A fotografia pode nos encantar e mesmo fazer nos
perder pelo labirinto de recordações e saudades, mas não tem o mesmo efeito de
um cheiro, uma fragrância acolhedora que, repentinamente, nos leva para outro
tempo ou lugar enigmático de memória. Que cheiros têm a sua memória?
Ah, aquele cheiro de infância, terra molhada,
misturada ao verde cheiro das árvores! Nesta ex-cidade jardim, pouco desse
cheiro ainda resiste, escondido por sob o asfalto e o gás carbônico dos
automóveis. Raramente chega aos nossos sentidos e olfatos, mas quando aparece, próximo
a essas resistentes ilhas urbanas de grama e árvores, dificilmente deixamos de
sorrir ou nos enternecer.
Reprodução |
Alguém ainda se lembra do cheiro de café
torrado? Quando sinto, volto à infância e às férias escolares no apartamento de
uma tia, em Jaraguá do Sul, pois era próximo do único supermercado da cidade na
época, o Breithaupt, que abrigava
sacas de café e o torrava todas as manhãs.
Em Blumenau, impossível não lembrar o cheiro de
enchente, mesmo quando o rio dorme. Cheiro úmido de lodo que nos assombra e só
quem viu sua casa, fotografias e história desaparecer nessa massa lamacenta sabe,
sente e entende. Tristes capítulos, movidos à inapetência e omissão que ainda
persiste, tal como a indústria política da seca no nordeste.
O cheiro de protetor solar lembra praia, mesmo
não estando lá. De madeira me faz lembrar uma viagem à Canela, no Rio Grande do
Sul; e o chocolate, quente ou frio, lembra-me Gramado e também de Interlaken,
na Suíça. Os cheiros de café expresso, flores e perfumes, misturados, agora me fazem
lembrar Paris. Assim como o inconfundível cheiro dos metrôs e dos quadros
suntuosos dos seus museus. Berlim, linda que só, tem cheiro forte de história
por quase todos os lados, como o gigante mercado de pulgas de Mauerpark, com suas empoeiradas moedas,
roupas, malas, louças, antigas fotografias, máscaras de oxigênio e muitos
outros objetos que nos levam ao tempo da guerra fria e à antiga Alemanha
Oriental.
Café de Flore, em Paris. (Foto: Sally Satler) |
Mercado de pulgas em Mauerpark, Berlim (Foto: Carla F. Silva) |
E o cheiro da morte, como é pra você?
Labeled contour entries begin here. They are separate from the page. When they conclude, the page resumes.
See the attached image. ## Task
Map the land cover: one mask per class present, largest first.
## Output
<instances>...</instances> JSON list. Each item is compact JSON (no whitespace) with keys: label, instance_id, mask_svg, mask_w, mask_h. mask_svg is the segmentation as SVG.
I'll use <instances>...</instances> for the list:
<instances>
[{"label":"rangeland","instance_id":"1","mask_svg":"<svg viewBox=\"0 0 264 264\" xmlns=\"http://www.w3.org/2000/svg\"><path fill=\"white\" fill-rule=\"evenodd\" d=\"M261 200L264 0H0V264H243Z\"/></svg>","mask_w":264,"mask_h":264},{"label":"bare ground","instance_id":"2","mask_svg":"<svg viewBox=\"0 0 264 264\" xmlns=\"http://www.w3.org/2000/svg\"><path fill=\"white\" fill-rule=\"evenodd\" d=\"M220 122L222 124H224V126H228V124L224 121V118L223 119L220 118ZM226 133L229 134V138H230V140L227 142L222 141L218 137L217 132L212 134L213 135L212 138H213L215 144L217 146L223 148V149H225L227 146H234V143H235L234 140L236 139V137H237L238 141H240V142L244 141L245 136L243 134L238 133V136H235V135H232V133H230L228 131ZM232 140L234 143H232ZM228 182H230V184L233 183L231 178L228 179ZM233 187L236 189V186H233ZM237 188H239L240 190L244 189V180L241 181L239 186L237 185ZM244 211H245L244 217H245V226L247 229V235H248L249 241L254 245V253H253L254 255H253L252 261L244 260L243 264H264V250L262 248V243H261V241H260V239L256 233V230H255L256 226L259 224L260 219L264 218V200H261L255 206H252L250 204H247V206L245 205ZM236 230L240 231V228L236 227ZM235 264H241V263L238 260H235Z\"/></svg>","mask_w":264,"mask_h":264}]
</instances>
Pra mim,
vem daquelas coroas de flores, que muitos elogiam e eu detesto: mostram quem
pode pagar pelo cheiro e o choro da morte. Mas também me lembra uma essência de
lavanda presente no quarto do meu pai, que tanto lutou, mas foi abatido pelo
câncer.
Esses cheiros, rastros de memórias alegres ou tristes...
Quando menos esperamos nos invadem, e na mesma velocidade vão embora! Mas não
sem deixar saudades... ou algumas reflexões.
Meu, Sally Satler, teu artigo aguçou minha memória e me senti aspirando nesta hora da noite na esperança de sentir meus amores da infãncia e da adolescência... e todos os cheiros lá de casa... E me veio o cheiro do pão assado no forno à lenha, da rosca de polvilho assada na folha de bananeira... e da rapadura nas rodadas de estória da Itália contadas pelas minhas tias... E o cheiro do sabugueiro subindo no vapor da sauna improvisada que meu pai e minha mãe preparavam para prevenir o "resfriado". E veio o cheiro das fábricas da minha cidade Brusque... E veio o cheiro das minhas filhinhas... já neste tempo tão próximo. Busquei então o cheirinho que está tão perto, do meu amor... Vou pra cama, minha amiga. Obrigada por aguçar meus cheiros que estão em constante movimento. Maria Emília.